Their four-year-old software company, based in Alibaba’s hometown of Hangzhou is “slowing down”. “We’re taking a step back and using this time to improve ourselves,” says Jia, 26.
For China, such sentiment is a problem. Headlines in recent weeks have focused on thorny debt problems which have battered the property sector and strained local government coffers. But another problem is standing in the way of the country’s economy returning to a path of sustained growth: a lack of confidence among businesspeople.
Metrics of this may be imperfect but there is evidence that confidence among consumers and entrepreneurs in China has not recovered from a plethora of policy measures under Xi Jinping’s administration, including the leader’s sweeping “common prosperity” campaign in 2021 which tackled inequality and excess while also reasserting the Chinese Communist party’s control over the country’s entrepreneurial class.
Business confidence in August fell to its lowest point in a year, according to the Caixin services survey. “The biggest problem right now is a loss of confidence on the part of Chinese entrepreneurs,” says Andy Rothman, an investment strategist at the Matthews Asia fund. “That’s the part of the economy that drives most of the job creation, most of the wealth creation, most of the innovation and most GDP growth,” he says.
A new tracker from the Peterson Institute for International Economics shows that in the first half of this year, the share of China’s state sector among the country’s largest listed companies rose to 61 per cent, from 57 per cent. The share of the private sector dropped below 40 per cent for the first time since the end of 2019, declining further from a peak of 55.4 per cent in mid-2021.
PIIE researchers Tianlei Huang and Nicolas Véron point out that their tracker “echoes . . . other dismal recent private-sector numbers”. Among them, China’s private-sector fixed asset investment shrank in the first half of the year compared with the same period in 2022.

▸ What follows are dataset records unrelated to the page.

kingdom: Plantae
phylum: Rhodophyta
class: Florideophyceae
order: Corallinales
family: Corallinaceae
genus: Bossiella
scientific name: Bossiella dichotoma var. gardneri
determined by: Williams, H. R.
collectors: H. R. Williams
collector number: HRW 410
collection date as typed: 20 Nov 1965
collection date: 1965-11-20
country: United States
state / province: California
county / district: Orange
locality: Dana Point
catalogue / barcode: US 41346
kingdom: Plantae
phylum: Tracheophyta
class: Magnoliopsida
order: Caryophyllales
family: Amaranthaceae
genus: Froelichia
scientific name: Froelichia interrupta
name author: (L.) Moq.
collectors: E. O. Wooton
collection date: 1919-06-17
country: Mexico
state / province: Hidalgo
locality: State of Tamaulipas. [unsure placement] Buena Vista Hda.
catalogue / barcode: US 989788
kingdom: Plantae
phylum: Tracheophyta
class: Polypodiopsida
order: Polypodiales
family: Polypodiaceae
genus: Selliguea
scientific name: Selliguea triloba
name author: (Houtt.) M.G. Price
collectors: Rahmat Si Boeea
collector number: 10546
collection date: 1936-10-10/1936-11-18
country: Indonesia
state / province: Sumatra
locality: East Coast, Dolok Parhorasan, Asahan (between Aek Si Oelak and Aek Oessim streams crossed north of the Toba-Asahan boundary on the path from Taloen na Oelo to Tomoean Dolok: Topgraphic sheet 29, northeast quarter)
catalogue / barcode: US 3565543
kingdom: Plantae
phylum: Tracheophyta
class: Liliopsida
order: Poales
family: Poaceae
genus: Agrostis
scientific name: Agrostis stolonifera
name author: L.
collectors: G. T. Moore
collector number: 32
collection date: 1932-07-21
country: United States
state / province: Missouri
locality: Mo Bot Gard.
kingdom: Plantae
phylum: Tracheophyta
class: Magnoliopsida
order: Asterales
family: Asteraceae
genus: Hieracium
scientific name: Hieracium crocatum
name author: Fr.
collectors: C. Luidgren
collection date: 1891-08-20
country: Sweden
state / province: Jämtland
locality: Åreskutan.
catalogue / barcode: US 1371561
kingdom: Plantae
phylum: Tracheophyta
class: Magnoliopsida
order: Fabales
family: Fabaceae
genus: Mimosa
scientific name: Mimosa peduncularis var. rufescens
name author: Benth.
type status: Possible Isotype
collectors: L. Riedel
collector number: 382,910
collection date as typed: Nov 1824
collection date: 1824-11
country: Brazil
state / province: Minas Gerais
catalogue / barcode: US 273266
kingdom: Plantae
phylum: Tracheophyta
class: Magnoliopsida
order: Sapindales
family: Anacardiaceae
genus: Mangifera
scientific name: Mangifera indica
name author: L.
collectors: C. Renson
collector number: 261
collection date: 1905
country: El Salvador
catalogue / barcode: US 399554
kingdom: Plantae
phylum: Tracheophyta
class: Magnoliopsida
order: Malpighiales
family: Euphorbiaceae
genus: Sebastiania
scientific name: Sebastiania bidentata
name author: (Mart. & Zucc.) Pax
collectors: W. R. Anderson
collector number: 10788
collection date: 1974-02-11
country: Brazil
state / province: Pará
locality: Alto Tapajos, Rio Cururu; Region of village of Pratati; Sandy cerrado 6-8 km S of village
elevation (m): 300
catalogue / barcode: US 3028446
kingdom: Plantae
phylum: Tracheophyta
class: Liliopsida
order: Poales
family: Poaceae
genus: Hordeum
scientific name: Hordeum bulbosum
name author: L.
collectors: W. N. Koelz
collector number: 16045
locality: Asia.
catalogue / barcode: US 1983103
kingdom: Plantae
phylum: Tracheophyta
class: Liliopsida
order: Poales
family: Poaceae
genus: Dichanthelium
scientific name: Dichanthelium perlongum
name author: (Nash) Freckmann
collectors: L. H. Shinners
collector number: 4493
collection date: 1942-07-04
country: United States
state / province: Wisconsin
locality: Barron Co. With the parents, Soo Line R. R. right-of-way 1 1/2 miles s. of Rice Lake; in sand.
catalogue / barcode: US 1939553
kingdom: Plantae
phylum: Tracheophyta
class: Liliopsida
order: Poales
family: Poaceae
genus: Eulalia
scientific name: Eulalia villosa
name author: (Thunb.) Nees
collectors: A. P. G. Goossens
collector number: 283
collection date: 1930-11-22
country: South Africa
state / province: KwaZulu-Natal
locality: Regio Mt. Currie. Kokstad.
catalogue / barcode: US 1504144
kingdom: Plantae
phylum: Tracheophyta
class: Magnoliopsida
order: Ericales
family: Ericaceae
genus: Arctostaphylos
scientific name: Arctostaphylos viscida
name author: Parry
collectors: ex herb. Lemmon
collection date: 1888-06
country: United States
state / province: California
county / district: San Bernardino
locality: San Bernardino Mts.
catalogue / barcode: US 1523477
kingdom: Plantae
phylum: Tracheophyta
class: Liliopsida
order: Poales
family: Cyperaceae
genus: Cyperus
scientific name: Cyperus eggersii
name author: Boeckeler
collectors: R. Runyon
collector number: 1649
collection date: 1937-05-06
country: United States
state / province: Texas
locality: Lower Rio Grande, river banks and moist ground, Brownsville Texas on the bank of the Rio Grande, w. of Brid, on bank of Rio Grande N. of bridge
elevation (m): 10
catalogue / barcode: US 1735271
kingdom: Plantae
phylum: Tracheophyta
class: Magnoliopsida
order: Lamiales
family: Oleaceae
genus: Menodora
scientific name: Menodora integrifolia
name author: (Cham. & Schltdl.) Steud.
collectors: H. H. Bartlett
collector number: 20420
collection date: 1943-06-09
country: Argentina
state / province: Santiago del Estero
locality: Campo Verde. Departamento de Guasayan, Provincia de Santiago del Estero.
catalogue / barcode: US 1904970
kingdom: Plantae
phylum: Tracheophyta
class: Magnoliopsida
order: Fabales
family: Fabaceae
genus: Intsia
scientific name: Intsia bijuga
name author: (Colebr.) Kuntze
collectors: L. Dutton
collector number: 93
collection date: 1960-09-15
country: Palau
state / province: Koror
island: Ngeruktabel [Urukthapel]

In July, political leaders in Beijing acknowledged they had a problem. The party’s Central Committee, one of China’s top decision-making bodies, and the State Council, the country’s cabinet, issued a rare joint statement in support of developing the private sector in China. Since then there have been signs of green shoots: some restrictions over the real estate sector have been eased and more moves have been made to boost domestic consumption. Even Jack Ma, one of the key targets of the 2021 campaign, has resumed some public appearances.
Liqian Ren, who manages China investments at WisdomTree Asset Management, argues the real estate bubble bursting is the “overarching factor” weighing on private sector investment. “Naturally, whether it’s in China or outside China, where you have these kinds of macro conditions, people are cautious,” she says.
Rothman says entrepreneurial sentiment is eventually going “to turn around”. But the timing, he concedes, is uncertain. “Over the last several decades, the Chinese economy has gone through a lot of challenging periods . . . in the end, the government has, after it’s made a lot of mistakes, been pragmatic, and in the end, Chinese entrepreneurs and households have been resilient.”
To that end, Wang Ziyi, co-owner of a Hangzhou company that develops digital luxury goods supply chains, is among those who see an opportunity in the downturn. She says that with cheap rent it is a good time to expand and open new stores.
Still, most analysts believe far more needs to be done to convince businesspeople that unpredictable regulations and sudden crackdowns are a thing of the past. They point to the inherent tension between Xi’s priorities of party control and national security, and unleashing the animal spirits of China’s entrepreneurs and consumers.
Yu Jie, a China expert at the UK think-tank Chatham House, said that the “common prosperity” campaign created a sense of uncertainty, spooking private investors and private companies. “It is very easy to undermine confidence, it will take a much longer time to restore the sense of confidence that would be required to get the economy back on track,” she said.